• [REQUIRED TASK] Rewrite the lines of all the rows below, substituting "vernacular name" for each "common name" and leaving everything else unchanged.

• [SUPPLIED DATA]
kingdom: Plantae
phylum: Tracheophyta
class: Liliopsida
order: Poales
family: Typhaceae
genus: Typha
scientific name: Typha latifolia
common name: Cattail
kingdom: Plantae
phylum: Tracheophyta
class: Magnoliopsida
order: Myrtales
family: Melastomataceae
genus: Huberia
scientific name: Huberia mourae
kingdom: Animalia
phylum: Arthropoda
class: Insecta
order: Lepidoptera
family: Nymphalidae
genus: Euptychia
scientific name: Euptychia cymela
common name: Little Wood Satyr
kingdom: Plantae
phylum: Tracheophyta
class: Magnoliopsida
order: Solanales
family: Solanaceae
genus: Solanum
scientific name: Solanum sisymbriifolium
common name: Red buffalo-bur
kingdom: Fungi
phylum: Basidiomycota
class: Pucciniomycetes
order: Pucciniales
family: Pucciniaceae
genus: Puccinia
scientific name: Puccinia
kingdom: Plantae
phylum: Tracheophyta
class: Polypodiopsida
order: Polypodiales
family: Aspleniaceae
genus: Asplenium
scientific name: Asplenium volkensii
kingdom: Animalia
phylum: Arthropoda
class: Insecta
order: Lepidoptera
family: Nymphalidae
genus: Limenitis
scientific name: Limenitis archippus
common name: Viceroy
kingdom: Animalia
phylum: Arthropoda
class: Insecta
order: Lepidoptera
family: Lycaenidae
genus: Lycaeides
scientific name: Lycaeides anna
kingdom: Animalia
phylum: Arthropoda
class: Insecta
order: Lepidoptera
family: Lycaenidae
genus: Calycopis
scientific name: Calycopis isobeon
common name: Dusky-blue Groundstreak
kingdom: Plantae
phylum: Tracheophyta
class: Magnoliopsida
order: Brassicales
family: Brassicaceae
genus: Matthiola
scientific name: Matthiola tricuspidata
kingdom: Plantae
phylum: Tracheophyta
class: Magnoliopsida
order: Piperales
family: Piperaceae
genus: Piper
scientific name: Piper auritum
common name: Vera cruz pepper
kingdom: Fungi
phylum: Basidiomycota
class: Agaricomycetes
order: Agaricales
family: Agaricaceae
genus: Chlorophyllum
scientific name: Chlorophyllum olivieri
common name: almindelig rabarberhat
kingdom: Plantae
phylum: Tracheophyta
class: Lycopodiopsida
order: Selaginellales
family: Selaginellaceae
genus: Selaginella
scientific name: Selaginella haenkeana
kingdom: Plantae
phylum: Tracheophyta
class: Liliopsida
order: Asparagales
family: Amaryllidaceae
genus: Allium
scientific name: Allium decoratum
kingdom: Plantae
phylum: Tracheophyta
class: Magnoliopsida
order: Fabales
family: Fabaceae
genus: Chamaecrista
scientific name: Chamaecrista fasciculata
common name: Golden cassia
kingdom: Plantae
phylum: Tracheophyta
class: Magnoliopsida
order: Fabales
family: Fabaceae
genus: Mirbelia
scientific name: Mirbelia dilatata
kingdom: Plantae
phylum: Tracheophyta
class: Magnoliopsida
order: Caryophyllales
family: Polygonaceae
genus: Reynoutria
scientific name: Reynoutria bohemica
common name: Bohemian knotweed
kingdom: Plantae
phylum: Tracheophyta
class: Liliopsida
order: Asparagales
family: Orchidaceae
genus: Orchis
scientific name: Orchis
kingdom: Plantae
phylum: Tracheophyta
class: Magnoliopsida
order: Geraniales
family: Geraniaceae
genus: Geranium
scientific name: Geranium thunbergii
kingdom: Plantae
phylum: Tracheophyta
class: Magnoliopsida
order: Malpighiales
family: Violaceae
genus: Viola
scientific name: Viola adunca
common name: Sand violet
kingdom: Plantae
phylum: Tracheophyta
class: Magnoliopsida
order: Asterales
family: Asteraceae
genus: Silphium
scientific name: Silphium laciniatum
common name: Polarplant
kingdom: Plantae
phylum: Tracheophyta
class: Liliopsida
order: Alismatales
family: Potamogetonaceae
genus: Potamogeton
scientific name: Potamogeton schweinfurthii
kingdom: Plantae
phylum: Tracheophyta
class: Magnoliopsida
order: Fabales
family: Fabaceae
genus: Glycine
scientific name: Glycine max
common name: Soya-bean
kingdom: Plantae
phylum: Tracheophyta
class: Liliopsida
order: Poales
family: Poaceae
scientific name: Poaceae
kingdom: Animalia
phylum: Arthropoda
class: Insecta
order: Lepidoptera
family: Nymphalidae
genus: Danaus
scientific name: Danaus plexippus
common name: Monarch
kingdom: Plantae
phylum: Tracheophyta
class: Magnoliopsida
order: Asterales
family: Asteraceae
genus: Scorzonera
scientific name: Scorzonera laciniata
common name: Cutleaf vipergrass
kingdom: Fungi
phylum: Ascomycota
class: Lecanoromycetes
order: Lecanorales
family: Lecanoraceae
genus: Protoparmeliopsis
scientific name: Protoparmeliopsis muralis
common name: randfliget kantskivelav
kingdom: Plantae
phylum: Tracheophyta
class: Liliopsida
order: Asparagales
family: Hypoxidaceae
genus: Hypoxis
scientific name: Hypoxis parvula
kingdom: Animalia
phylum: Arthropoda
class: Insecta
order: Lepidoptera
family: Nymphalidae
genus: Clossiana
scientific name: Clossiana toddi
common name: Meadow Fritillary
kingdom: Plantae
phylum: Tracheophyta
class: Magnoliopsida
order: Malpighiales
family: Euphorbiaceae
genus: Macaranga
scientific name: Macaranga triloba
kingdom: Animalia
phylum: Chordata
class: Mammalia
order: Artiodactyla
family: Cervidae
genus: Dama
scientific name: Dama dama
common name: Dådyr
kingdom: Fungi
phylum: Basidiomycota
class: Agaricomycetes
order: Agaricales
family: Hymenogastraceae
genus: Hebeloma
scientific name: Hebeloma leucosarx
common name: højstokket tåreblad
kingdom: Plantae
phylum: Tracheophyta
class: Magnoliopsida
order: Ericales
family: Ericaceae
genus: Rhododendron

• [THE RESPONSE]
kingdom: Plantae
phylum: Tracheophyta
class: Liliopsida
order: Poales
family: Typhaceae
genus: Typha
scientific name: Typha latifolia
vernacular name: Cattail
kingdom: Plantae
phylum: Tracheophyta
class: Magnoliopsida
order: Myrtales
family: Melastomataceae
genus: Huberia
scientific name: Huberia mourae
kingdom: Animalia
phylum: Arthropoda
class: Insecta
order: Lepidoptera
family: Nymphalidae
genus: Euptychia
scientific name: Euptychia cymela
vernacular name: Little Wood Satyr
kingdom: Plantae
phylum: Tracheophyta
class: Magnoliopsida
order: Solanales
family: Solanaceae
genus: Solanum
scientific name: Solanum sisymbriifolium
vernacular name: Red buffalo-bur
kingdom: Fungi
phylum: Basidiomycota
class: Pucciniomycetes
order: Pucciniales
family: Pucciniaceae
genus: Puccinia
scientific name: Puccinia
kingdom: Plantae
phylum: Tracheophyta
class: Polypodiopsida
order: Polypodiales
family: Aspleniaceae
genus: Asplenium
scientific name: Asplenium volkensii
kingdom: Animalia
phylum: Arthropoda
class: Insecta
order: Lepidoptera
family: Nymphalidae
genus: Limenitis
scientific name: Limenitis archippus
vernacular name: Viceroy
kingdom: Animalia
phylum: Arthropoda
class: Insecta
order: Lepidoptera
family: Lycaenidae
genus: Lycaeides
scientific name: Lycaeides anna
kingdom: Animalia
phylum: Arthropoda
class: Insecta
order: Lepidoptera
family: Lycaenidae
genus: Calycopis
scientific name: Calycopis isobeon
vernacular name: Dusky-blue Groundstreak
kingdom: Plantae
phylum: Tracheophyta
class: Magnoliopsida
order: Brassicales
family: Brassicaceae
genus: Matthiola
scientific name: Matthiola tricuspidata
kingdom: Plantae
phylum: Tracheophyta
class: Magnoliopsida
order: Piperales
family: Piperaceae
genus: Piper
scientific name: Piper auritum
vernacular name: Vera cruz pepper
kingdom: Fungi
phylum: Basidiomycota
class: Agaricomycetes
order: Agaricales
family: Agaricaceae
genus: Chlorophyllum
scientific name: Chlorophyllum olivieri
vernacular name: almindelig rabarberhat
kingdom: Plantae
phylum: Tracheophyta
class: Lycopodiopsida
order: Selaginellales
family: Selaginellaceae
genus: Selaginella
scientific name: Selaginella haenkeana
kingdom: Plantae
phylum: Tracheophyta
class: Liliopsida
order: Asparagales
family: Amaryllidaceae
genus: Allium
scientific name: Allium decoratum
kingdom: Plantae
phylum: Tracheophyta
class: Magnoliopsida
order: Fabales
family: Fabaceae
genus: Chamaecrista
scientific name: Chamaecrista fasciculata
vernacular name: Golden cassia
kingdom: Plantae
phylum: Tracheophyta
class: Magnoliopsida
order: Fabales
family: Fabaceae
genus: Mirbelia
scientific name: Mirbelia dilatata
kingdom: Plantae
phylum: Tracheophyta
class: Magnoliopsida
order: Caryophyllales
family: Polygonaceae
genus: Reynoutria
scientific name: Reynoutria bohemica
vernacular name: Bohemian knotweed
kingdom: Plantae
phylum: Tracheophyta
class: Liliopsida
order: Asparagales
family: Orchidaceae
genus: Orchis
scientific name: Orchis
kingdom: Plantae
phylum: Tracheophyta
class: Magnoliopsida
order: Geraniales
family: Geraniaceae
genus: Geranium
scientific name: Geranium thunbergii
kingdom: Plantae
phylum: Tracheophyta
class: Magnoliopsida
order: Malpighiales
family: Violaceae
genus: Viola
scientific name: Viola adunca
vernacular name: Sand violet
kingdom: Plantae
phylum: Tracheophyta
class: Magnoliopsida
order: Asterales
family: Asteraceae
genus: Silphium
scientific name: Silphium laciniatum
vernacular name: Polarplant
kingdom: Plantae
phylum: Tracheophyta
class: Liliopsida
order: Alismatales
family: Potamogetonaceae
genus: Potamogeton
scientific name: Potamogeton schweinfurthii
kingdom: Plantae
phylum: Tracheophyta
class: Magnoliopsida
order: Fabales
family: Fabaceae
genus: Glycine
scientific name: Glycine max
vernacular name: Soya-bean
kingdom: Plantae
phylum: Tracheophyta
class: Liliopsida
order: Poales
family: Poaceae
scientific name: Poaceae
kingdom: Animalia
phylum: Arthropoda
class: Insecta
order: Lepidoptera
family: Nymphalidae
genus: Danaus
scientific name: Danaus plexippus
vernacular name: Monarch
kingdom: Plantae
phylum: Tracheophyta
class: Magnoliopsida
order: Asterales
family: Asteraceae
genus: Scorzonera
scientific name: Scorzonera laciniata
vernacular name: Cutleaf vipergrass
kingdom: Fungi
phylum: Ascomycota
class: Lecanoromycetes
order: Lecanorales
family: Lecanoraceae
genus: Protoparmeliopsis
scientific name: Protoparmeliopsis muralis
vernacular name: randfliget kantskivelav
kingdom: Plantae
phylum: Tracheophyta
class: Liliopsida
order: Asparagales
family: Hypoxidaceae
genus: Hypoxis
scientific name: Hypoxis parvula
kingdom: Animalia
phylum: Arthropoda
class: Insecta
order: Lepidoptera
family: Nymphalidae
genus: Clossiana
scientific name: Clossiana toddi
vernacular name: Meadow Fritillary
kingdom: Plantae
phylum: Tracheophyta
class: Magnoliopsida
order: Malpighiales
family: Euphorbiaceae
genus: Macaranga
scientific name: Macaranga triloba
kingdom: Animalia
phylum: Chordata
class: Mammalia
order: Artiodactyla
family: Cervidae
genus: Dama
scientific name: Dama dama
vernacular name: Dådyr
kingdom: Fungi
phylum: Basidiomycota
class: Agaricomycetes
order: Agaricales
family: Hymenogastraceae
genus: Hebeloma
scientific name: Hebeloma leucosarx
vernacular name: højstokket tåreblad
kingdom: Plantae
phylum: Tracheophyta
class: Magnoliopsida
order: Ericales
family: Ericaceae
genus: Rhododendron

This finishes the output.